Pardon me while I adjust my soap box. Social media platforms survive via ad revenue. The more they know about you, the more valuable their data is which they in turn sell off to products and services that fit your data best. It behooves these platforms to give you as much access to their site for free. So, we get free streaming! Woo!

But it comes at a cost. Not monetarily, of course, but technologically, politically, spiritually, and so on. All of this is to say that social platforms that you pay nothing to be on owe you nothing and it is a first-come-first-serve world. Lots of entities are now streaming and to these platforms, you’re just one in 100,000.

It’s why sometimes your stream works perfectly and then 10 minutes later before downbeat you hit “publish” and the whole thing collapses despite nothing changing. They push out new releases without warnings, sometimes their services mess up, it can be 100 things or more that are completely out of your control. But the services are free so it’s hard to complain much.

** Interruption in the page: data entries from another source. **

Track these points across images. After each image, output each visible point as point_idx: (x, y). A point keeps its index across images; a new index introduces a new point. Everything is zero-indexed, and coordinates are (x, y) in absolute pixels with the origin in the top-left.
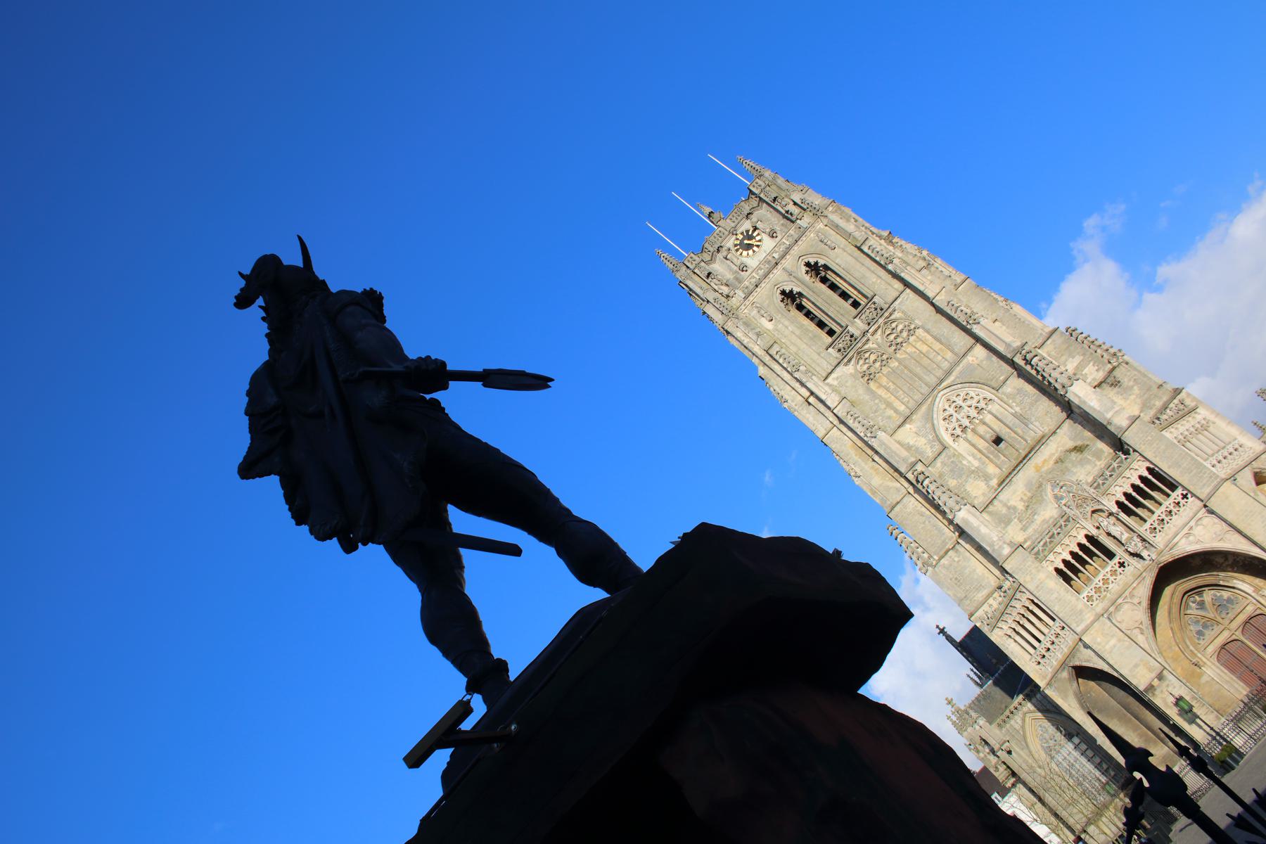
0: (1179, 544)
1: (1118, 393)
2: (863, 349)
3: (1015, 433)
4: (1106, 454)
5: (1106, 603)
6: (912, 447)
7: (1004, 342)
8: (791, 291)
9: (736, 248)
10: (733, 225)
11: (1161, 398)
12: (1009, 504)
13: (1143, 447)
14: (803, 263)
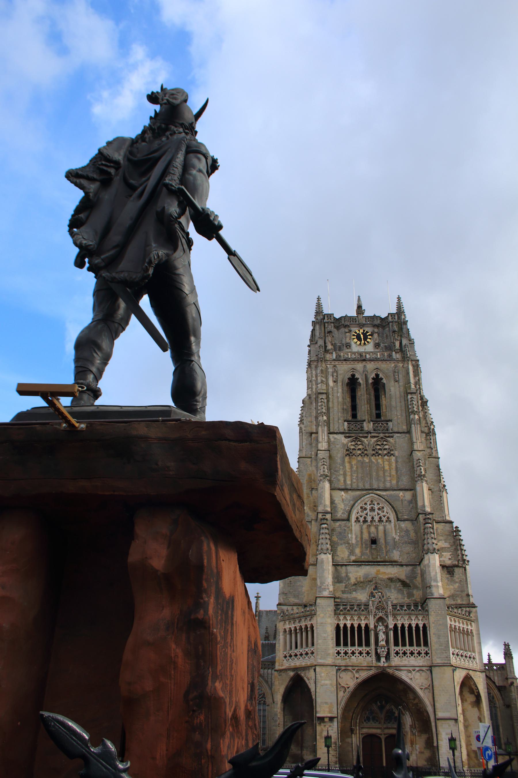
0: (402, 672)
1: (447, 578)
2: (360, 438)
3: (386, 547)
4: (414, 599)
5: (343, 663)
6: (334, 503)
7: (424, 502)
8: (357, 379)
9: (354, 334)
10: (364, 322)
12: (348, 574)
13: (433, 613)
14: (376, 372)
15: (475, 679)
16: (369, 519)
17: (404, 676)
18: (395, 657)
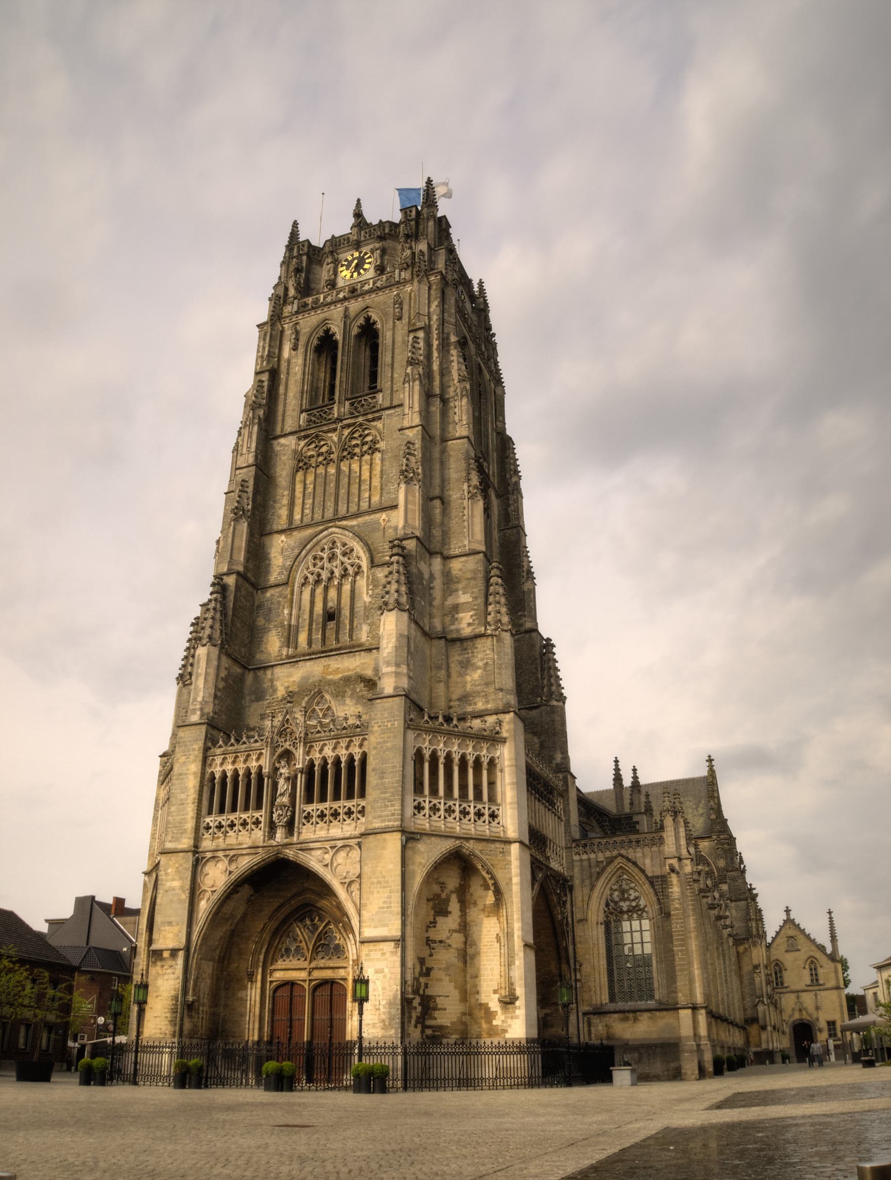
8: (334, 334)
11: (487, 702)
13: (376, 728)
15: (484, 858)
16: (325, 575)
17: (314, 861)
18: (304, 825)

Once you start paying for services, you can start creating and keeping expectations. You’ll also need to adjust them a tad because you won’t ever perfectly recreate an in-house mix. It just won’t happen. The technology isn’t there yet and more to the point, it’s a different experience altogether so perhaps it shouldn’t sound exactly the same.

OK, here’s the info that most people want. The target. YouTube, for instance, is pretty open about what their expectations are as far as loudness. Good luck finding others, like Facebook.

I had to do a lot of digging and researching to find these answers and I got them from Dolby (Figure 3). Notice that the maximum loudness in LKFS for Facebook, YouTube, and Vimeo are all different.

Figure 3. (Courtesy of Dolby)

Key takeaways:

» Err on the side of quiet and manually turn it up as opposed to leaving it to the social platforms;

» It’s first come and first serve so don’t expect perfection every time;

» Consistency is important;

» Monitor your stream levels and make adjustments to see what sounds best on the platform(s) of your choice.